═══ Material provided ═══
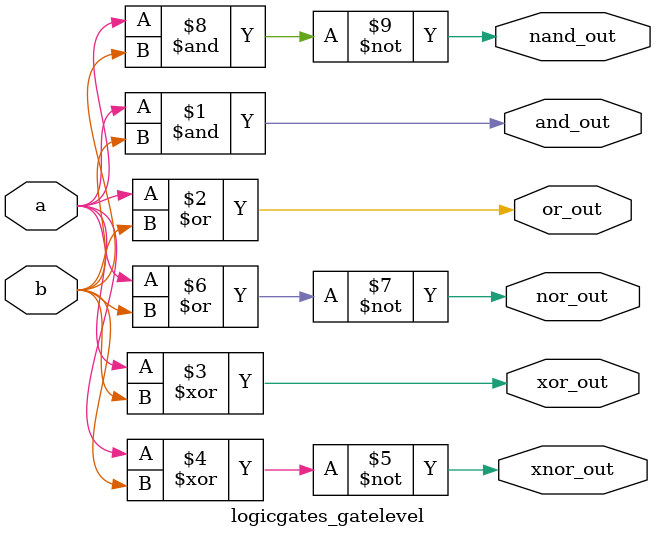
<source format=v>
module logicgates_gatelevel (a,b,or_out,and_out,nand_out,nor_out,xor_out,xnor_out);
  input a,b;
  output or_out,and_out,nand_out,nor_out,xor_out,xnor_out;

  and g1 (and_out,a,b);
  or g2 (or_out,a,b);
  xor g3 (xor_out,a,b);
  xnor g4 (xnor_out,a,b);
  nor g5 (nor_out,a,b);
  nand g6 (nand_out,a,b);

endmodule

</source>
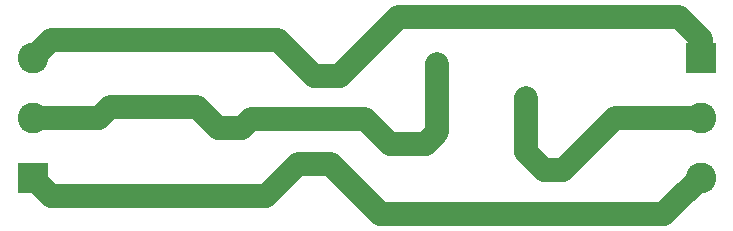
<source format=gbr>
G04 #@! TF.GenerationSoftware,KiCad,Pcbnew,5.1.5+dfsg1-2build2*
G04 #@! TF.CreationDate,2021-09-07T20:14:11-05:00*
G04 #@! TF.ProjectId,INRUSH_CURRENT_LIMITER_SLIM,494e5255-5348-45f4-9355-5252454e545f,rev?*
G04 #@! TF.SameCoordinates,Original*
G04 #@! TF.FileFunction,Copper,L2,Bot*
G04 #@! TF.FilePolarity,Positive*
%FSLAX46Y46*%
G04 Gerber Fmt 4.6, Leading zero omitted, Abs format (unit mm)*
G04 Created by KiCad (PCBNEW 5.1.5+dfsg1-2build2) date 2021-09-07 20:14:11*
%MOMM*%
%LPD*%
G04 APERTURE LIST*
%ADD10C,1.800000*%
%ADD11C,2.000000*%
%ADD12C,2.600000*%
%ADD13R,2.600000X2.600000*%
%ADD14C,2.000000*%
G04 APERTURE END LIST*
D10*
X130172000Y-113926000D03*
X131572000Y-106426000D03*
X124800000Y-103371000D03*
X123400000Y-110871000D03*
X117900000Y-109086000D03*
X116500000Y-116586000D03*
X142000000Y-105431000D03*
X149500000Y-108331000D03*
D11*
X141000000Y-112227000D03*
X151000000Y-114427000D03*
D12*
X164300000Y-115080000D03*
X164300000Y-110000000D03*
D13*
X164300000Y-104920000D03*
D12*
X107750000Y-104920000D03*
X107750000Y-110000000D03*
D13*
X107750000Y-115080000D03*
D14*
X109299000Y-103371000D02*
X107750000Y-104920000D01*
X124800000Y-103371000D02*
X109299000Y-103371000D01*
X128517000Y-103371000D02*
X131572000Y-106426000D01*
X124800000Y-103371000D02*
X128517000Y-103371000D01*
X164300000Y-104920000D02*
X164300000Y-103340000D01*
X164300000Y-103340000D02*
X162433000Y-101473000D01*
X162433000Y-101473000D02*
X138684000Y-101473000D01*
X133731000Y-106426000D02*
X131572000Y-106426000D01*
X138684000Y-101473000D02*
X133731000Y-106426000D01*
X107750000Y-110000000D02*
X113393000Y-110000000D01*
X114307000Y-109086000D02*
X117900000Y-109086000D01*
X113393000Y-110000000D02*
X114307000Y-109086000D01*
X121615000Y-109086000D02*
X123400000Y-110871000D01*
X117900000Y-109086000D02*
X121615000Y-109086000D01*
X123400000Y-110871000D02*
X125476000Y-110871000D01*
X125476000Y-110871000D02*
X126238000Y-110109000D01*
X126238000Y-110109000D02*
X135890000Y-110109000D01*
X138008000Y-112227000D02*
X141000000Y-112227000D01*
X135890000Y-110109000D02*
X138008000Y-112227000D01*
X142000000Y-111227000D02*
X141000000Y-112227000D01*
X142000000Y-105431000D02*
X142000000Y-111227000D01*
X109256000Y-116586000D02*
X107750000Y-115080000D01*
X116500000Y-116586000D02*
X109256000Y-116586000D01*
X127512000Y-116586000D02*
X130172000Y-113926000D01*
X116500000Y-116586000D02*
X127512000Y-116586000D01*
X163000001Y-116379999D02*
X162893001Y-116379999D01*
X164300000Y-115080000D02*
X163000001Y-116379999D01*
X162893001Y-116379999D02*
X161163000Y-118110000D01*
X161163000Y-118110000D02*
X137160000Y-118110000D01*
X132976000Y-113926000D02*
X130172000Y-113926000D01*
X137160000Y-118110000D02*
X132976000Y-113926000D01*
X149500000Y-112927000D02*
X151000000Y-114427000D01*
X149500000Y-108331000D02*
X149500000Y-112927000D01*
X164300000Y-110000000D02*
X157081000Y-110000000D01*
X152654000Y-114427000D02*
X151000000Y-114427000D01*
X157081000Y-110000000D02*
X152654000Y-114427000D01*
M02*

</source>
═══
═══ Material provided ═══
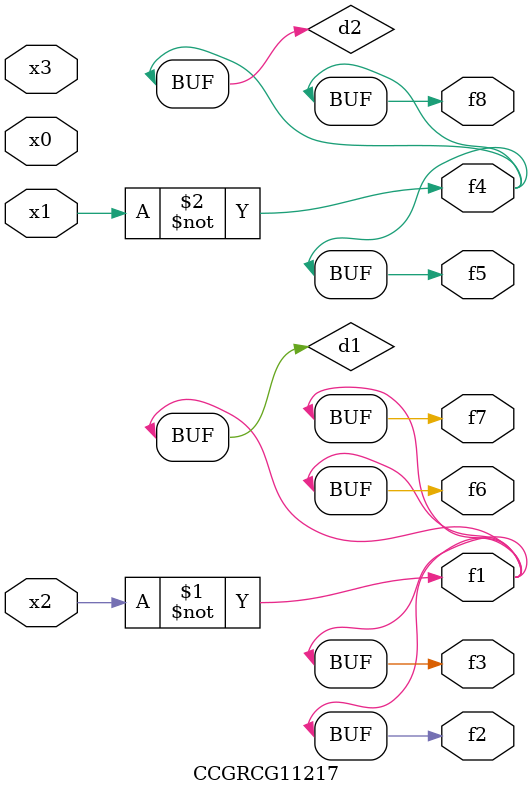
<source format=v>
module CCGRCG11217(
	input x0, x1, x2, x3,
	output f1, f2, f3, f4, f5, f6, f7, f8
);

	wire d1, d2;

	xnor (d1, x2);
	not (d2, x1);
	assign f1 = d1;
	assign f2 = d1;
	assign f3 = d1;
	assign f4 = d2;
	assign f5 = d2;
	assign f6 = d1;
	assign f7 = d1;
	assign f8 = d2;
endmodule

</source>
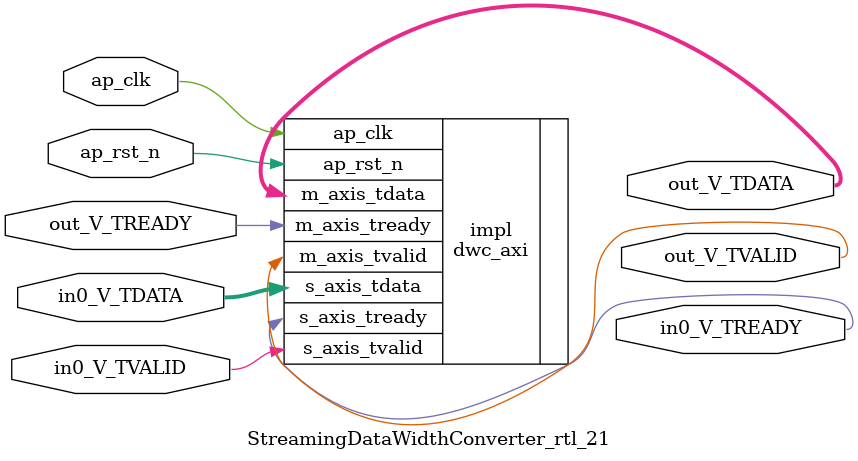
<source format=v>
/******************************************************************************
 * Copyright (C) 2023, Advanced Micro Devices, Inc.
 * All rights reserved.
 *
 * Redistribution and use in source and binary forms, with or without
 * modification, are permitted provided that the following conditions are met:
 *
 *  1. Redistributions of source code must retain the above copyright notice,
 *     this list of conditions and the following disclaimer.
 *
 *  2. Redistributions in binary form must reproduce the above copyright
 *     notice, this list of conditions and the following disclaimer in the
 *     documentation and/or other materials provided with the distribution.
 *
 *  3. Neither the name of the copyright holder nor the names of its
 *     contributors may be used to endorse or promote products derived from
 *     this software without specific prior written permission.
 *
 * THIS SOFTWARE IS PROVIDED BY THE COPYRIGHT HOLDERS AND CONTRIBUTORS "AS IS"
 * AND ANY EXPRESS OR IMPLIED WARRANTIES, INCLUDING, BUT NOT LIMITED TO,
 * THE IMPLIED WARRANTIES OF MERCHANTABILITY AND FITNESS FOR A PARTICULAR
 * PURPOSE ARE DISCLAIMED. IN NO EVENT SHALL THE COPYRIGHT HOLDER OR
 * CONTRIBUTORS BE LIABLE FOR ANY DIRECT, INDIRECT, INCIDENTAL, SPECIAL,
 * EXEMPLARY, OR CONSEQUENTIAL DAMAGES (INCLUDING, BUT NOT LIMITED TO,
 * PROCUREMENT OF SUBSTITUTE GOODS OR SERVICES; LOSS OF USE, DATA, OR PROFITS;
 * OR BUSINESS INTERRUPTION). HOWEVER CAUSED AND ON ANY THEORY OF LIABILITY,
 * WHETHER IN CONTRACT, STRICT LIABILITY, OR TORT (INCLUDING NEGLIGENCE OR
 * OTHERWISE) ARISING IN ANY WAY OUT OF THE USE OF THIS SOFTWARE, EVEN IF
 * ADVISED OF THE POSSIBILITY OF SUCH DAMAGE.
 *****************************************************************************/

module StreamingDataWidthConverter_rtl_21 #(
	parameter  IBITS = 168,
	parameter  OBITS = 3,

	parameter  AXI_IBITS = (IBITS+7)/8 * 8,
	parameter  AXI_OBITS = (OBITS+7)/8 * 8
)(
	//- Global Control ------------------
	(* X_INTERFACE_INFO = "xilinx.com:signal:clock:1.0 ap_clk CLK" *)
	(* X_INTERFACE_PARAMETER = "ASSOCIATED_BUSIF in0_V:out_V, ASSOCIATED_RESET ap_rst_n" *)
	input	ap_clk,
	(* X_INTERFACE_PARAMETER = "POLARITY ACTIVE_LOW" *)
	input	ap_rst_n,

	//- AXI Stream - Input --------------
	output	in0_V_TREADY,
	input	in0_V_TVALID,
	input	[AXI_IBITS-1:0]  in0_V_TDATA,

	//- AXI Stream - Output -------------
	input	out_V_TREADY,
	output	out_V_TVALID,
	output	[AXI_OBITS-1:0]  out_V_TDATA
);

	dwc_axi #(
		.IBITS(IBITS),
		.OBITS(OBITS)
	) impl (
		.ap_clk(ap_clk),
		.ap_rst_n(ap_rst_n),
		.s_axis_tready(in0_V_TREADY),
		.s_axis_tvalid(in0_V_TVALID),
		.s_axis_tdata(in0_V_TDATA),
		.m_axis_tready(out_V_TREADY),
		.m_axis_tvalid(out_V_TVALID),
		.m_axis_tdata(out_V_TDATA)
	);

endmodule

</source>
═══
What the answer needs is every line from the data above with "LIABILITY" in it.

Response to this exercise
 * OR BUSINESS INTERRUPTION). HOWEVER CAUSED AND ON ANY THEORY OF LIABILITY,
 * WHETHER IN CONTRACT, STRICT LIABILITY, OR TORT (INCLUDING NEGLIGENCE OR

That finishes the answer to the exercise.